#### Your objective:
Return the lines word for word, starting at the line that contains "Spec: line order" and running through the last line, with both ends included. Leave the pictures out of your answer.

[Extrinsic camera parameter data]
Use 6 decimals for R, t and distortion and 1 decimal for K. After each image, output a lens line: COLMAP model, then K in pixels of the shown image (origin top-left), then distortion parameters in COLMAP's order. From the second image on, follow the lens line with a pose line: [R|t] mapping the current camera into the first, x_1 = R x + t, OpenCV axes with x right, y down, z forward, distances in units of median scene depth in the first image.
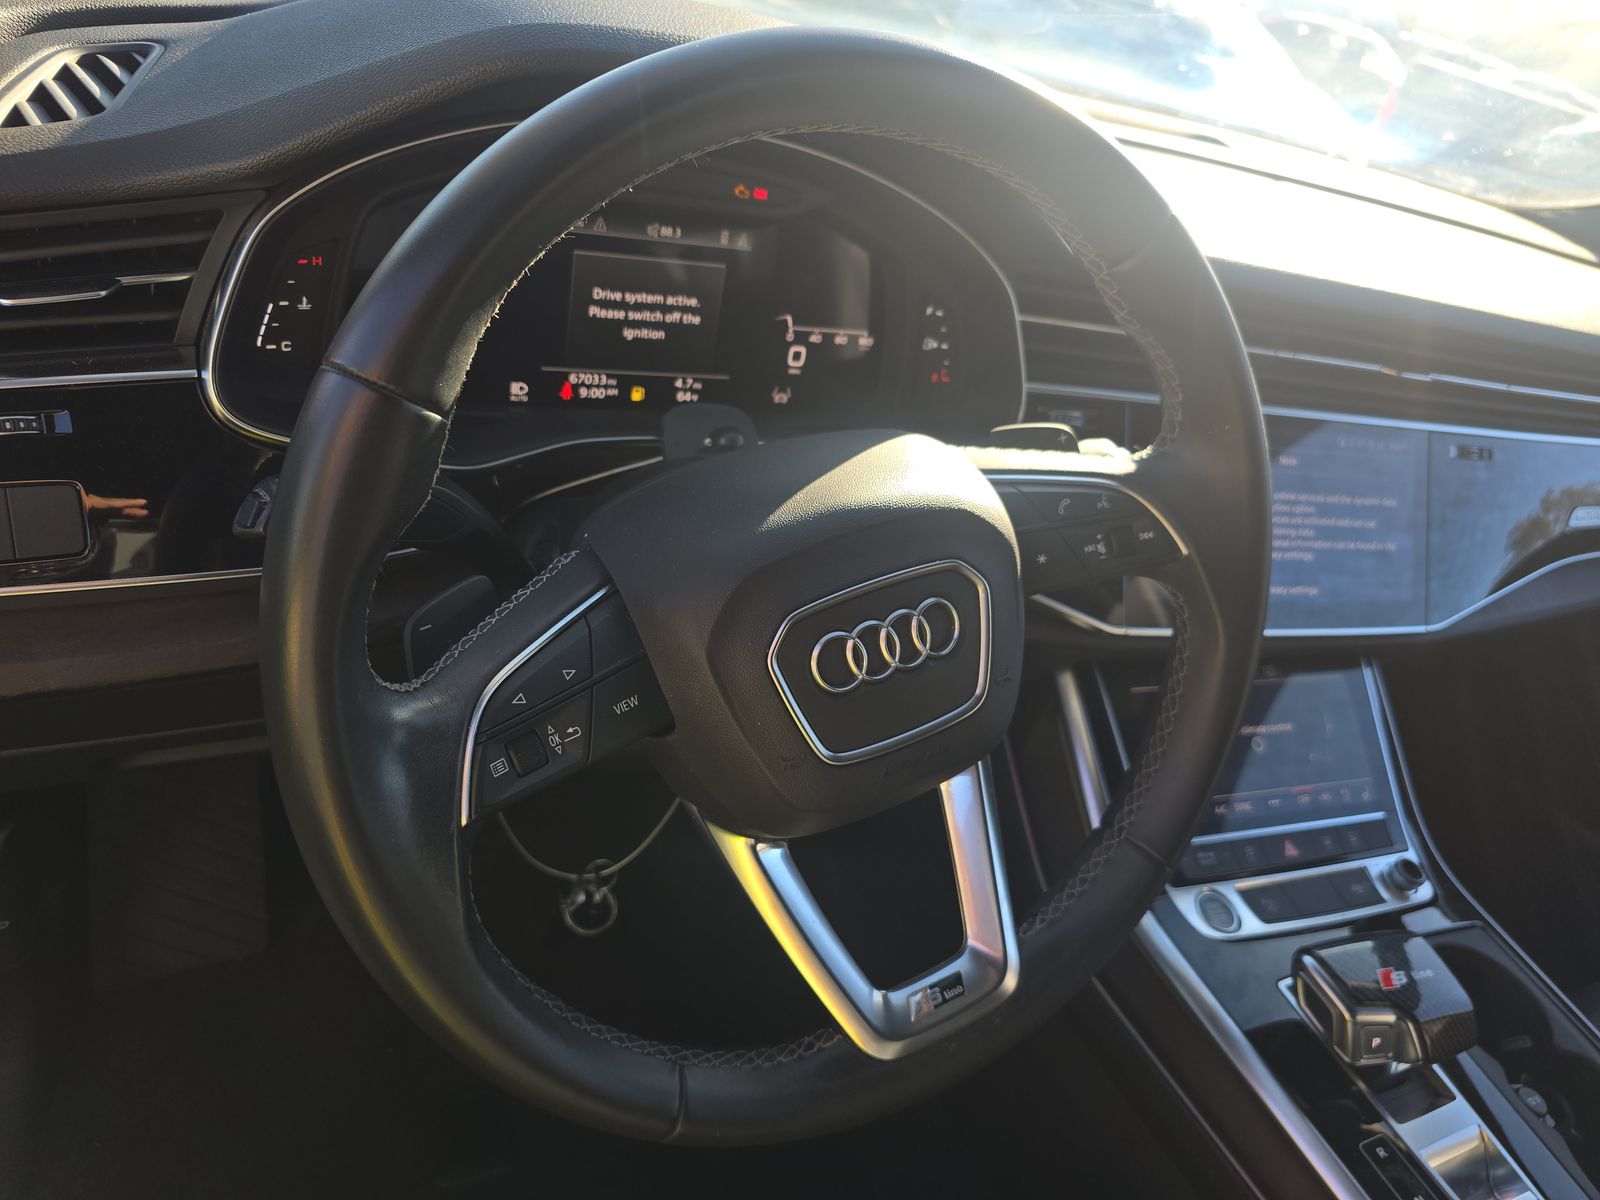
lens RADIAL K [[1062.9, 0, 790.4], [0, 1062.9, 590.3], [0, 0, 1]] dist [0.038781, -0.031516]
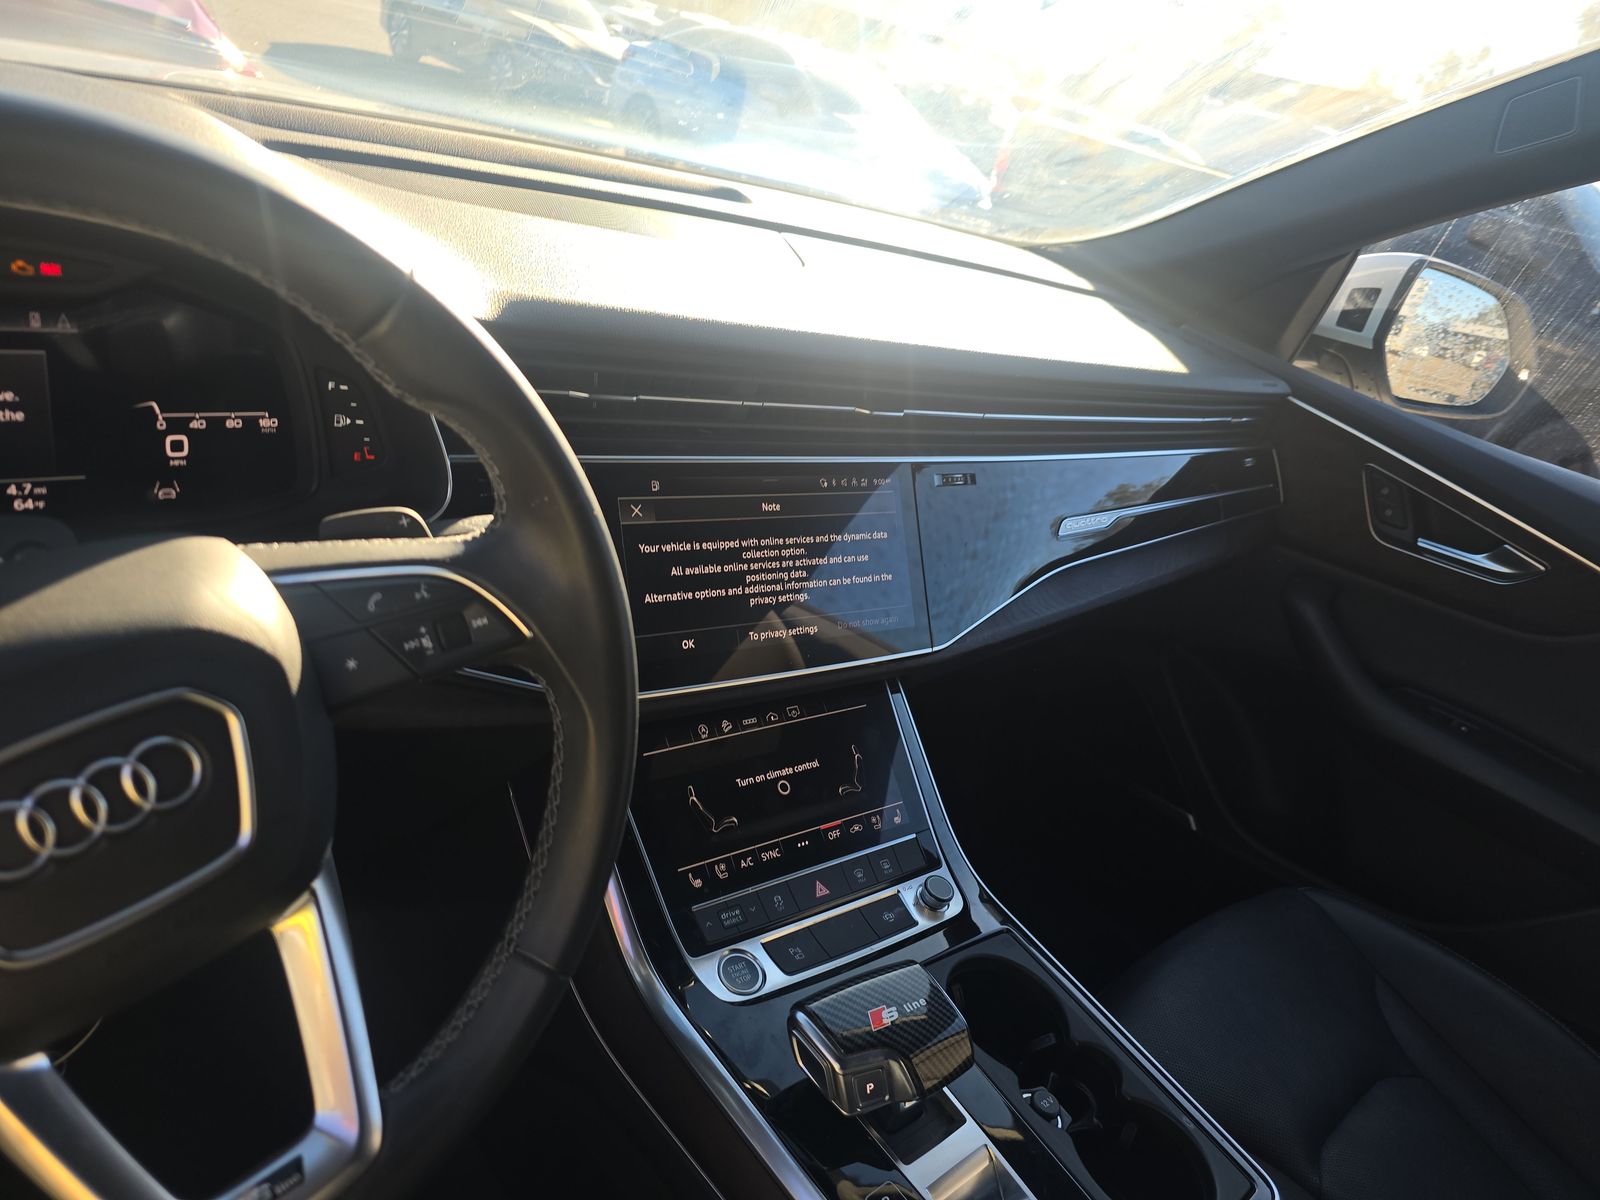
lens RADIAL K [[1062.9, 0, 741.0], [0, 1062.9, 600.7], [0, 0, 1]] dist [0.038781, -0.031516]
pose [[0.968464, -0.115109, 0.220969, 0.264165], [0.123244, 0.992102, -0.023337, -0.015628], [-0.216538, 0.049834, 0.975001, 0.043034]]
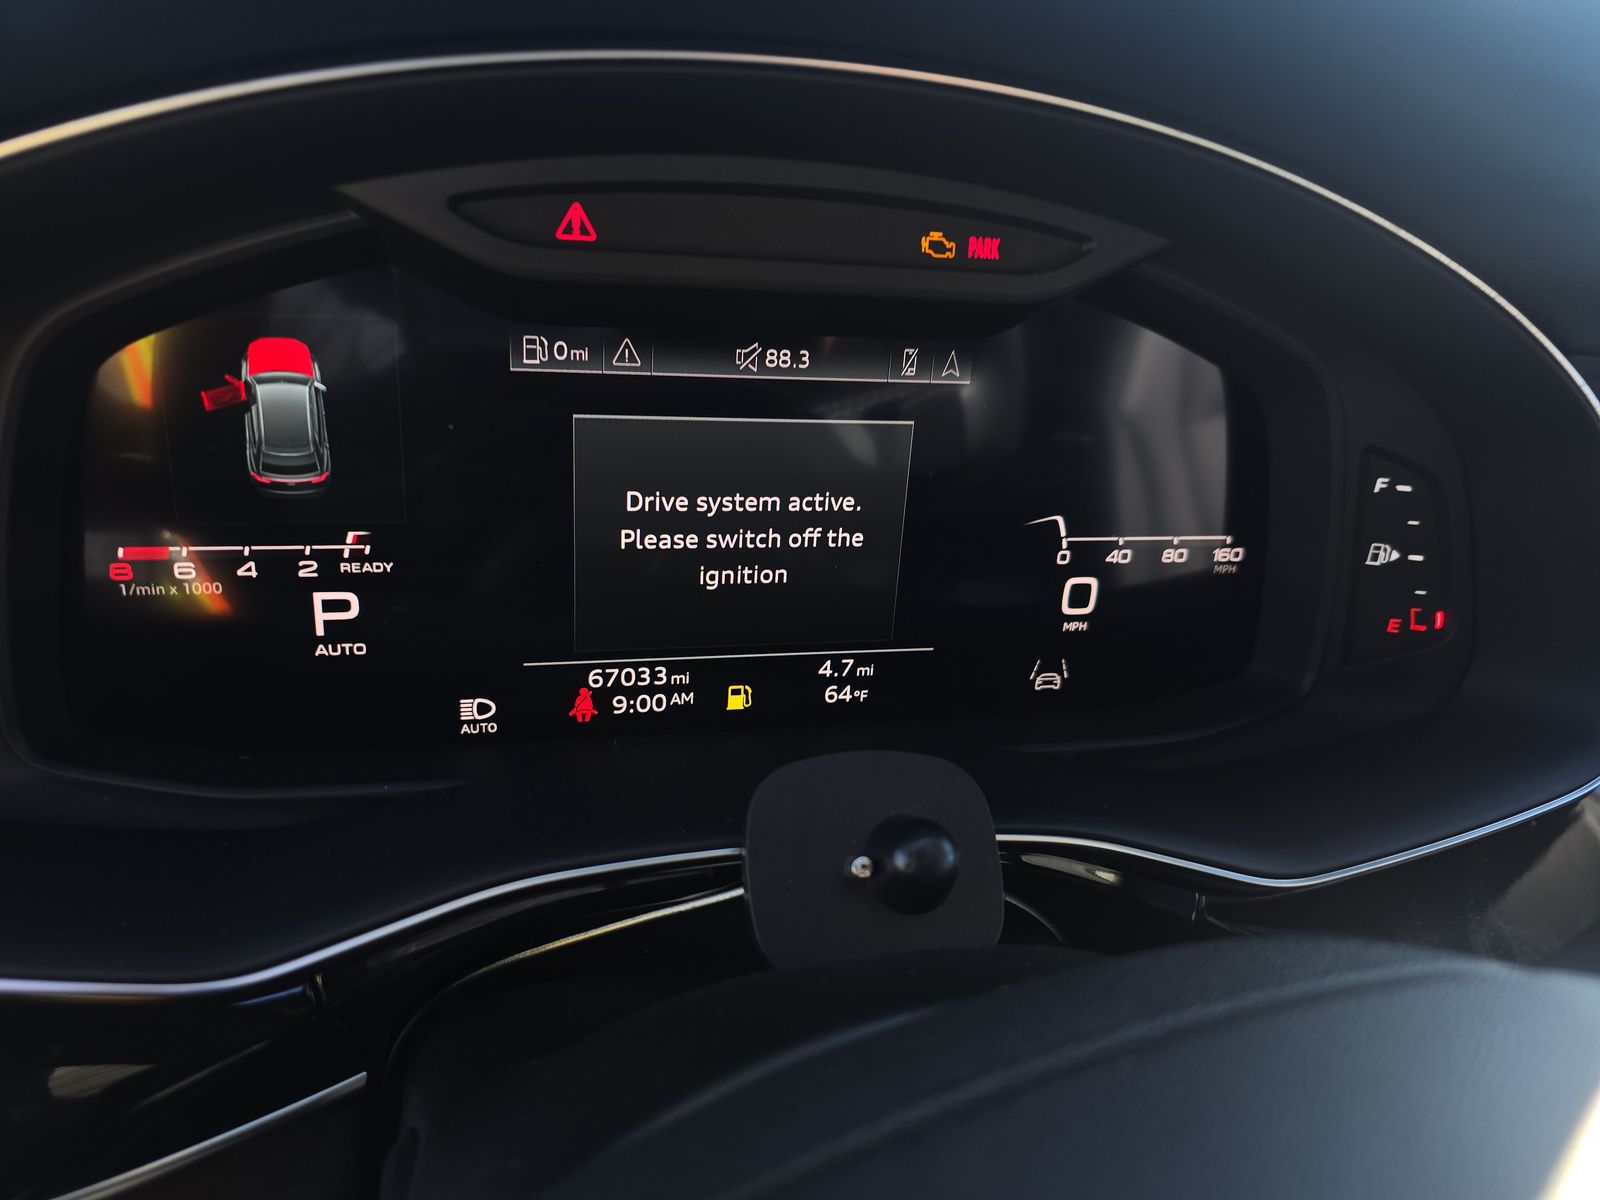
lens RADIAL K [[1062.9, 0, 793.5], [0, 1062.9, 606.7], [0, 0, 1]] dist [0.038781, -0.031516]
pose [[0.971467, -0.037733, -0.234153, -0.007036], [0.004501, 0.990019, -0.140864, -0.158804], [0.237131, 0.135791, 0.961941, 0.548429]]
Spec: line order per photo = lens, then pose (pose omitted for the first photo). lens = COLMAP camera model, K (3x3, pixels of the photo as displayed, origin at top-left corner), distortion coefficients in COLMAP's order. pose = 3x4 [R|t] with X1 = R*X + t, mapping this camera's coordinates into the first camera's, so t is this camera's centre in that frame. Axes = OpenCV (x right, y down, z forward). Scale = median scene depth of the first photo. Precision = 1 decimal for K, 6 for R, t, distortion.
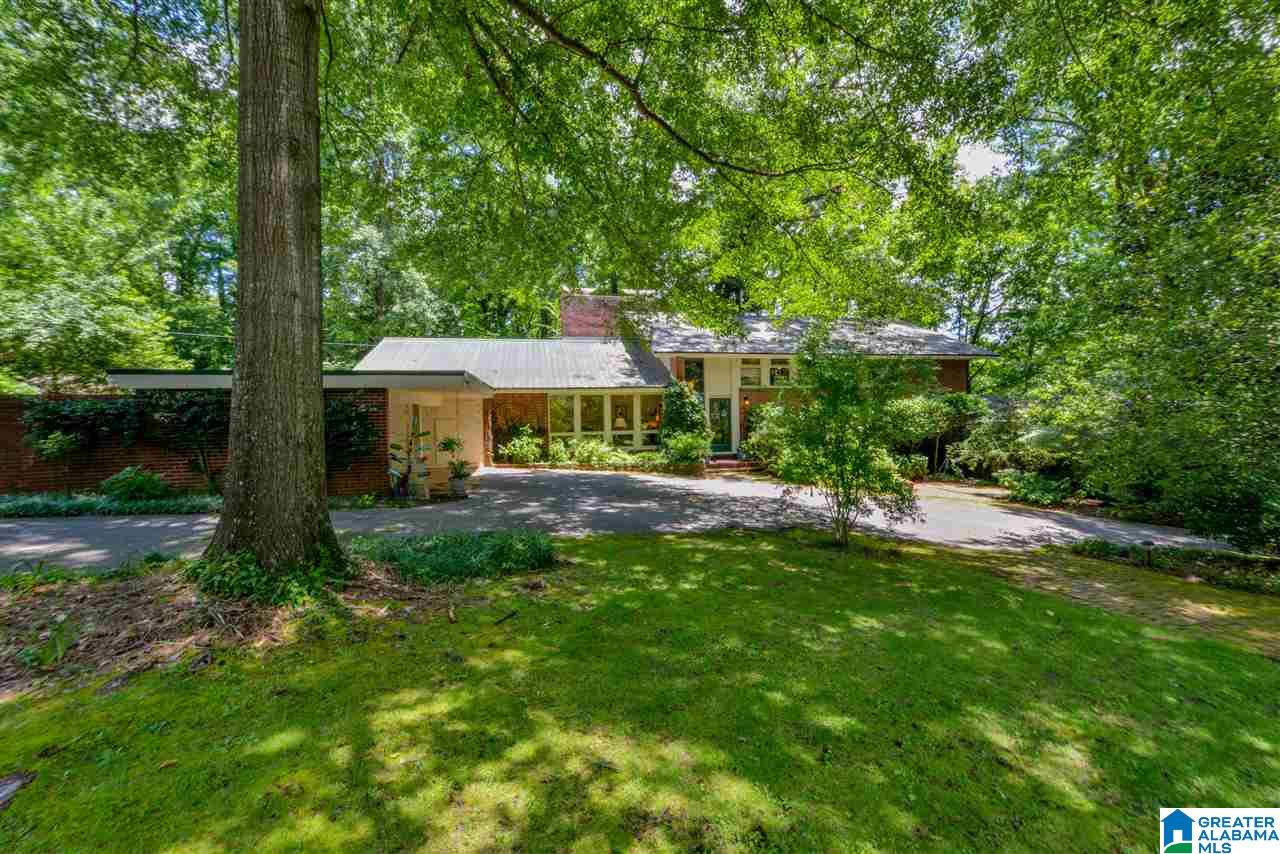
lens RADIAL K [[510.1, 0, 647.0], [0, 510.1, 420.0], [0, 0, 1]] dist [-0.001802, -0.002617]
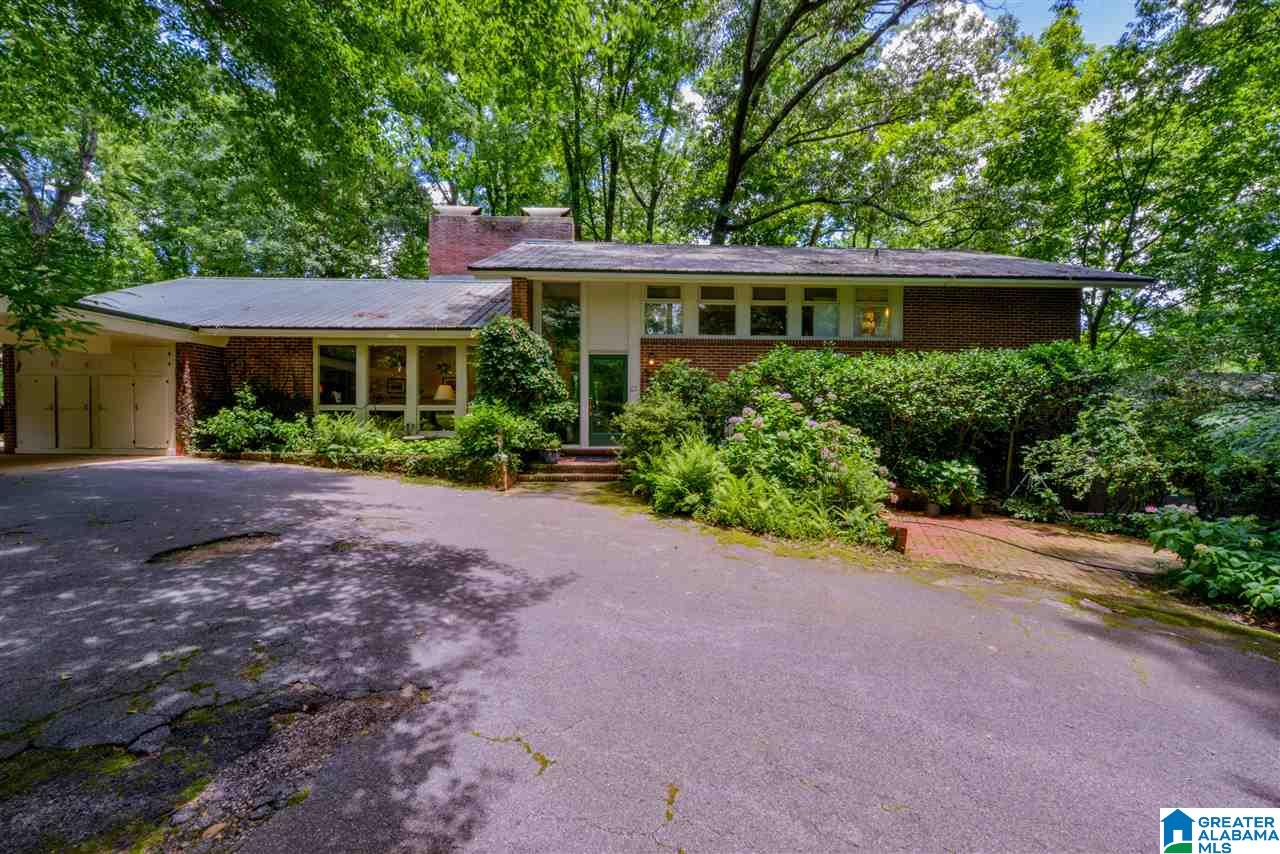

#### Expected answer:
Spec: line order per photo = lens, then pose (pose omitted for the first photo). lens = COLMAP camera model, K (3x3, pixels of the photo as displayed, origin at top-left corner), distortion coefficients in COLMAP's order. pose = 3x4 [R|t] with X1 = R*X + t, mapping this camera's coordinates into the first camera's, so t is this camera's centre in that frame. Axes = OpenCV (x right, y down, z forward). Scale = median scene depth of the first photo. Precision = 1 decimal for K, 6 for R, t, distortion.
lens RADIAL K [[510.1, 0, 647.0], [0, 510.1, 420.0], [0, 0, 1]] dist [-0.001802, -0.002617]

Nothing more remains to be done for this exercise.